▸ **TASK DIRECTIONS**
Read the lines below, and copy any that contain the string "center".

[Opening THE DATA section]

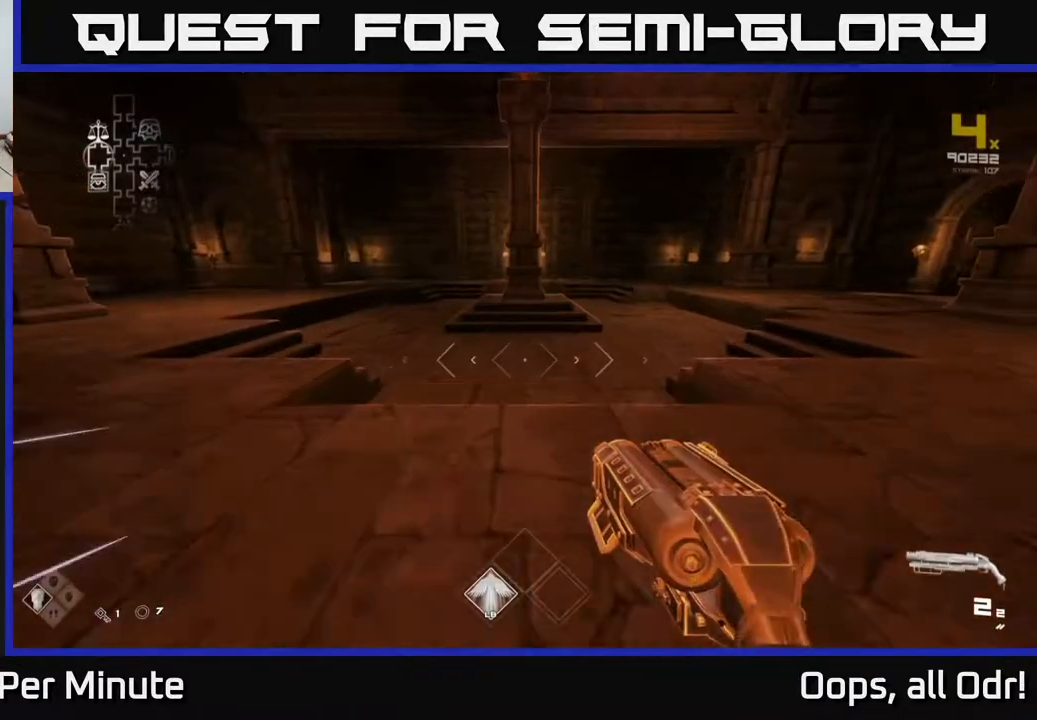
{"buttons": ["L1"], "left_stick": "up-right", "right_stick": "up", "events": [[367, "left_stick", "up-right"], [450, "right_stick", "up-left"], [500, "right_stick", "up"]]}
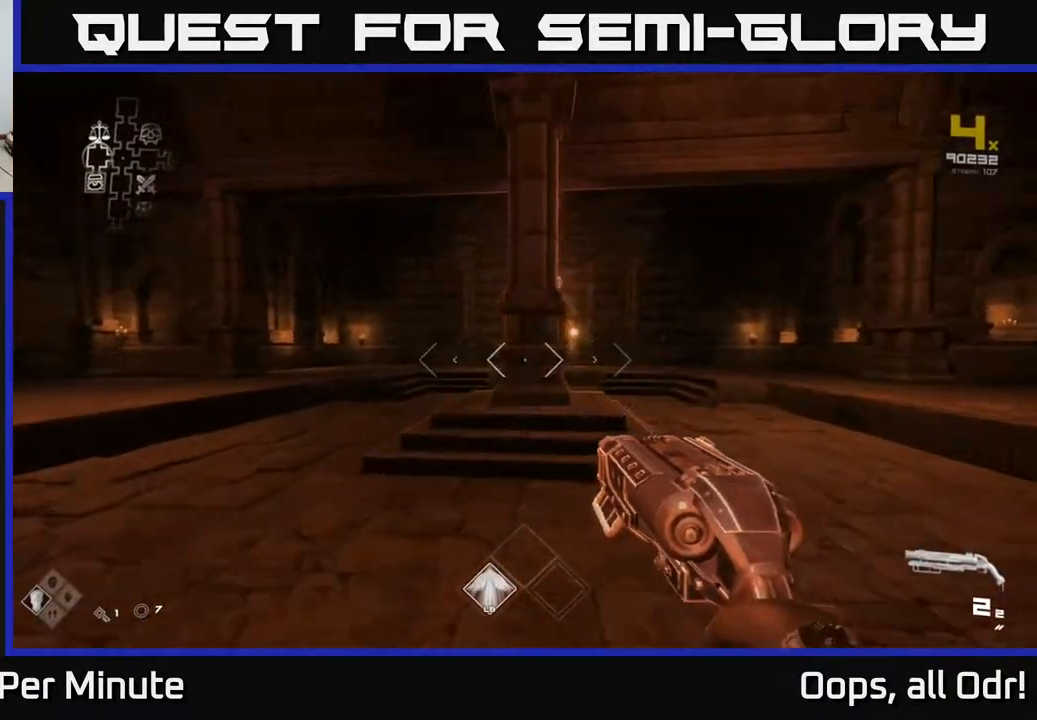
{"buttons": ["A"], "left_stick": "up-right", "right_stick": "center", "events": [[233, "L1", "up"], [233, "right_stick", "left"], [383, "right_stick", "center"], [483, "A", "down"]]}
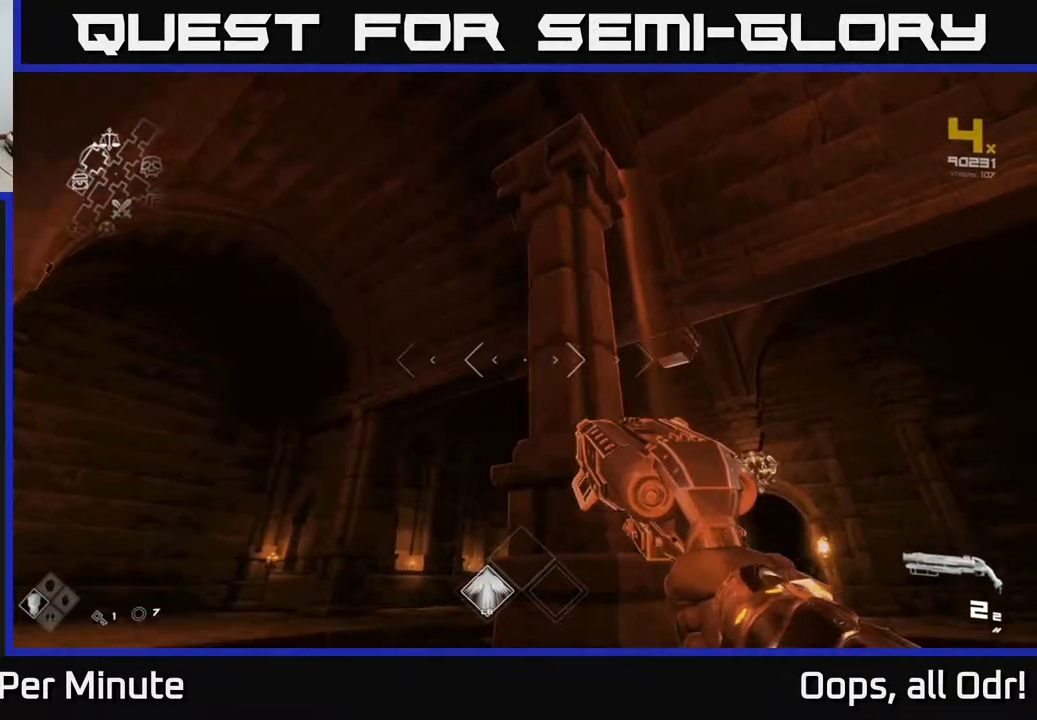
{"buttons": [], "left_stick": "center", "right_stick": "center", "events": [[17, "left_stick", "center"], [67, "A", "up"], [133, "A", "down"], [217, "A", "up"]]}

[Closing THE DATA section]

▸ **TASK RESULT**
{"buttons": ["A"], "left_stick": "up-right", "right_stick": "center", "events": [[233, "L1", "up"], [233, "right_stick", "left"], [383, "right_stick", "center"], [483, "A", "down"]]}
{"buttons": [], "left_stick": "center", "right_stick": "center", "events": [[17, "left_stick", "center"], [67, "A", "up"], [133, "A", "down"], [217, "A", "up"]]}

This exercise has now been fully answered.